I look up definitions of B. terms and study those, go back to the writing, apply them and still it's impossible to fully understand in a western-philosophy sense.
Finally I wake up and I remember the Wittgenstein I read in college which proved all western philosophy is "the systematic abuse of language specially designed for that purpose," and everything equals out. :winkc: Language is a slippery device, in terms of metaphysics it doesn't really say much. For me, this now applies to all philosophical investigations no matter which cuture's language I'm are considering.
I share the frustration of not everything having a logic explanation at times (or people just not being able to explain it in logical terms that is).
But when it comes to anatta, I think I'm at peace now as to what I should take or not take from it. There is no permanent self completely independent of the outside world. It's that simple really. And not that big of a realization for someone who thinks in terms of philosophy and science and likes to explore reality.
Now what you take from it, is quite a different story.
Yes. Talking or writing about it is very troublesome. I remember my college days of being extremely careful with language and not wanting to get mired down in philosophical nonsense. I did not want to all-of-a-sudden realize I was making no sense. Fast forward 15 years later and I had the same anxiety when talking with someone about B. at a retreat.
The only way to talk about it is with simple well-placed gestures, suggestions, metaphors, analogies; there's only a POETIC logic to it.
It's like visiting somewhere incredible like Florence Italy, being overwhelmed by it, then becoming determined to "explain" Florence to someone when you get home.
Yes. I agree for sure. I'm glad you make that point. There's a pervading and much-appreciated logic and practicality to it. Much of it makes perfect sense on many levels and broadly.
Then there was that conversation I was having at the B. retreat a while ago where I realized whatever we were talking about suddenly was not making any sense. I wish I could remember what it was we were trying to discuss. I sure hope that wasn't the "mystical" component. (kidding)
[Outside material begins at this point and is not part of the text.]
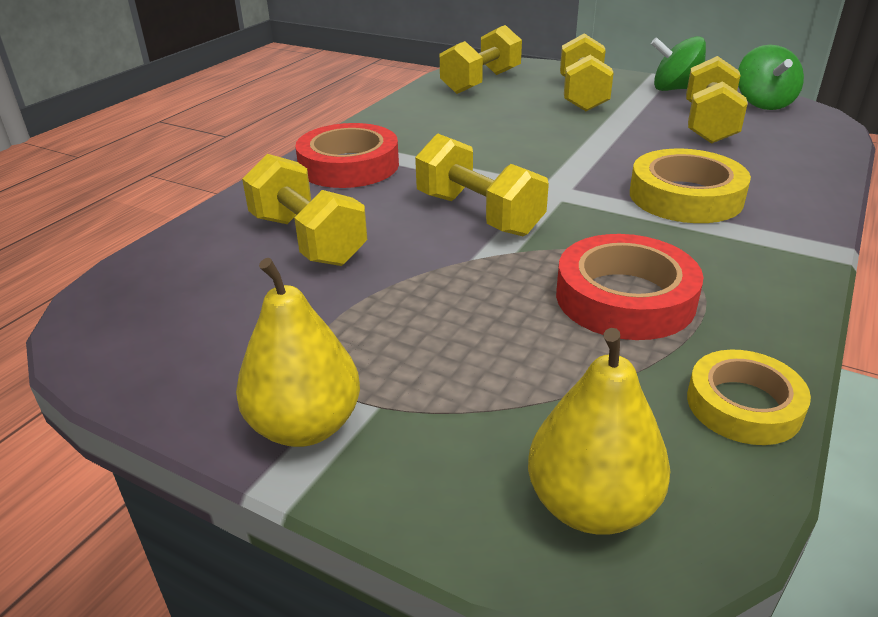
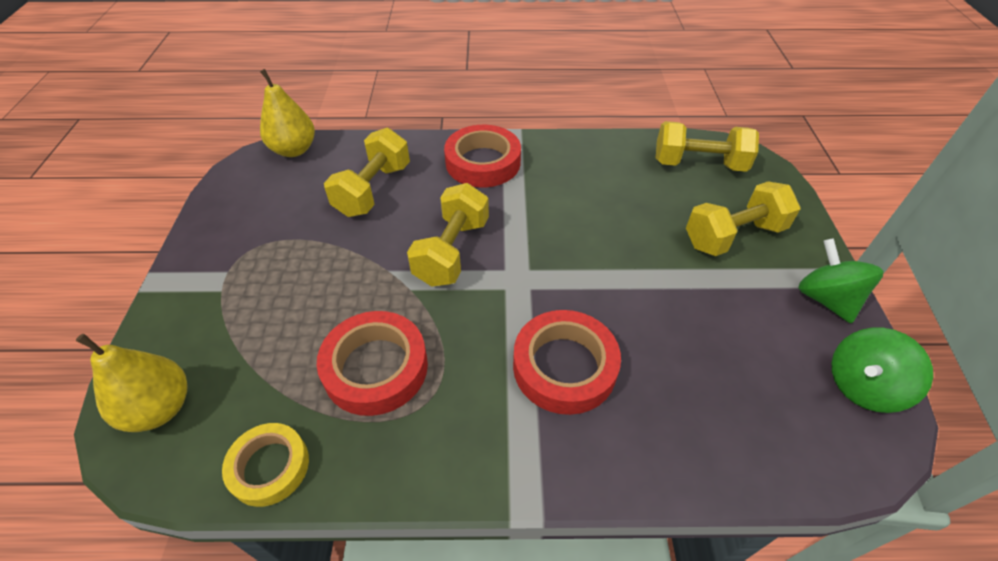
camera: 60 degrees right, 15 degrees up
(305, 426) = (197, 270): yellow pear -> yellow pear (294, 150)
(685, 196) = (564, 366): yellow tape -> red tape
(709, 125) = (749, 349): yellow dumbbell -> none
The question is, What is "I" (or self)? Where is "I"? Where is "The Journey"? Is it your head? That's just a head. Is it your body? Is it your awareness, or your thoughts? Your thoughts come and go, they change. Your body is always changing cells, too; sloughing off cells and growing new ones. Is "The Journey" your experiences and memories? "I", or in your case, "The Journey" would be the sum total of all of the above, plus your name. That makes up the concept we know as "The Journey". But this is always changing, it's never static. So it's a bit of a moving target. There is no fixed "I", although we agree, in order to live in this conventionally-agreed-upon reality, on a general "I", or self, concept.
Does that help? No? Oh well. Nobody said Buddhism was easy.
As for #6: well, maybe we can have a class w/HHDL, and get his commentaries. If he explains it later on, please let us know.